他熱切地看著她,一字一句道:“我只要你答應。去哪裡,如何去,我自然能安排妥當。”許是察覺到自己語氣過於激動,江載初略略調整了片刻,“土木關的守將是我舊部,當能放我們出關。在塞外呆上兩年,你若想念關內,咱們還能再回來。到那個時候,咱們再去江南,或者回這裡,找個地方隱居下來。”
維桑今日一身素白,眉眼亦顯得溫婉,可是淡得近乎沒有顏色的唇,卻一字一句地吐出:“你可以不做寧王,可我不能不做這郡主。你我的過往……就這樣算了吧。”
江載初怔了怔,唇角反倒扯出了一絲笑容,輕聲道:“韓維桑,就這樣算了麼?”他握住她的一隻手,放在自己心口的地方,“你問問這裡,你能就這麼放下麼?”
隔著布料,還能感受到那顆心臟,砰砰砰地在跳動,掌心的觸覺溫熱而柔軟……維桑忽然想起,阿爹同阿嫂離世前,她都這樣抓著他們的手,一樣的溫熱柔軟,可他們終究還是走了。阿爹走的時候已經說不出話來,可是眼神看著她,殷殷的帶著期冀,或許是在告訴自己……無論如何,要好好的過下去。而阿嫂……她用盡了力氣,將兒子的小手放在自己的掌心,然後唇角帶著笑意,呢喃著說:“真好……我可以去找他了……”
阿莊終於懂了什麼是“死”,小小年紀的他,哭都哭不出來,只是徒勞的抱著母親不肯放開,也不允許任何人將她帶走。
她就這樣看著侄子,短短的三個月,身邊的親人接連離世……儼然,這個家中,這個侯爵府,她成了最年長的那一位。
沒有人可以再由著她撒嬌,再沒有了。
維桑慢慢抬起頭,將眼中的水澤重新忍了回去,她輕聲道:“江載初,皇帝讓你去駐守邊關的時候,你為什麼一言不發就去了?”
他怔了怔。
“那時先皇剛去世,皇帝不敢做得太絕,你若不願,沒人會逼你。可你還是去了——因為匈奴的禍患一日不除,晉朝子民便深受其苦。所以你去了。”維桑將自己的手從他胸口慢慢抽離,“我自小錦衣玉食,頭上簪的一朵花,能抵上普通人家數月的米麵銀錢——這些是蜀地臣民供養給我的,你要我在這個時候,拋下他們,同你私奔麼?”
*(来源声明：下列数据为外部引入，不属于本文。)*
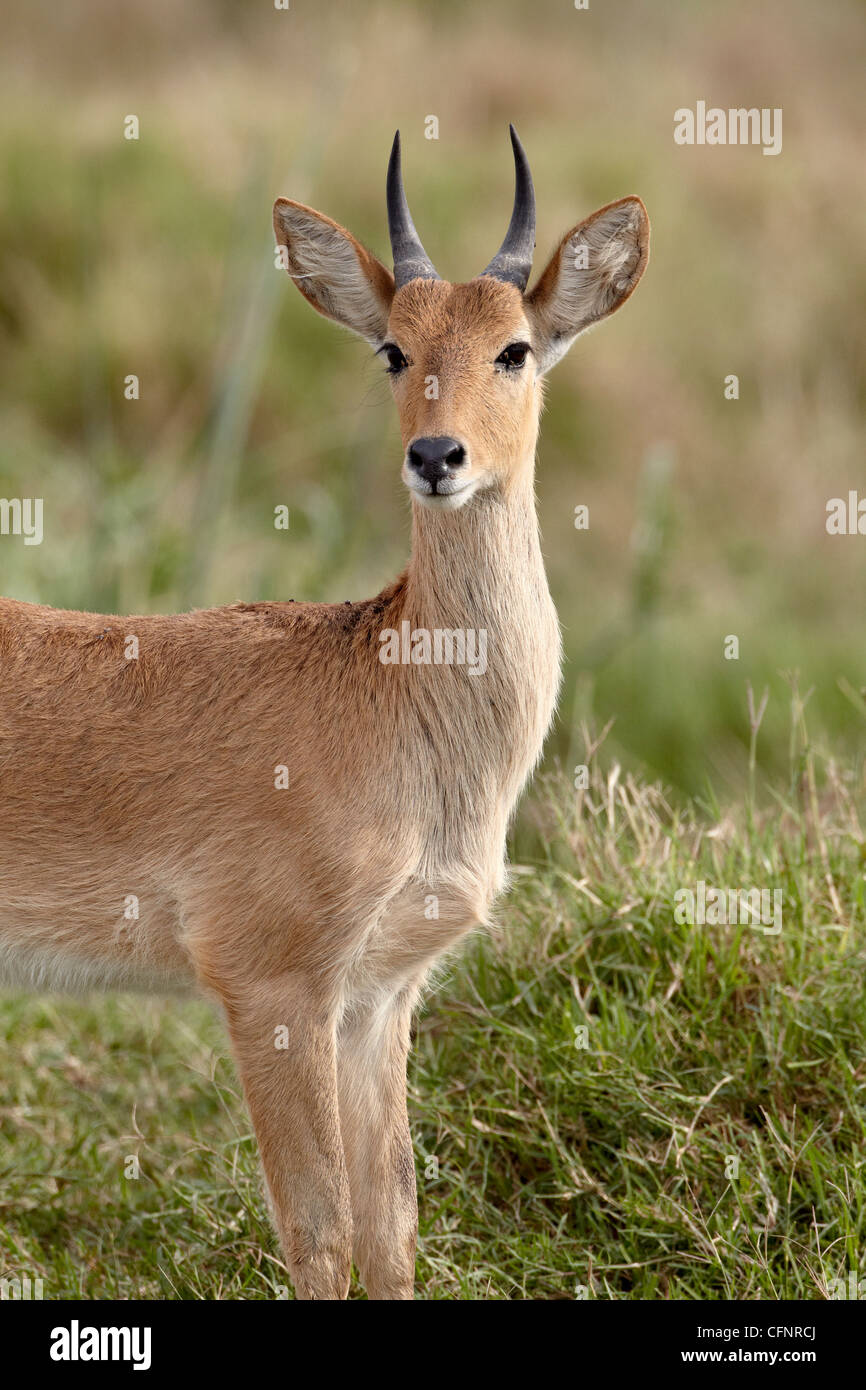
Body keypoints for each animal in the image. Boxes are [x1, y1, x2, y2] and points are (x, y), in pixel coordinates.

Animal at [0, 125, 650, 1295]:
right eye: (393, 348)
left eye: (514, 348)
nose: (435, 457)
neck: (394, 696)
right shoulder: (272, 986)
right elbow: (319, 1231)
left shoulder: (377, 999)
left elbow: (391, 1227)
“江載初,我同你,是一樣的人。我們的命,由不得自己做主。”
她終於再也承受不住,晶瑩的一滴淚就綴在眼角,將要落下之時,她不欲他看見,急急地轉身便走。
身後,他並未拉住她,卻只低低地說:“維桑,我們只自私這麼一回好麼?”
他深了一口氣,見她腳步踉蹌,卻並未停下,終於還是搶上前,攔在她面前,“維桑,我不能眼看著你進宮——你不知道那個地方,是多麼可怕。”
他閉了閉眼睛,強自壓下紛亂複雜的心緒,“我絕不能讓你過上像我母妃一般的日子。”
維桑退開了半步,仰著頭,有些倉惶地看著眼前這個男人。她見慣了他舉重若輕的模樣,卻未見過他,這般的慌亂無措——這個男人,她本已下定決心,同他廝守一生一世,可原來,誓言是這世間最脆弱的東西呢。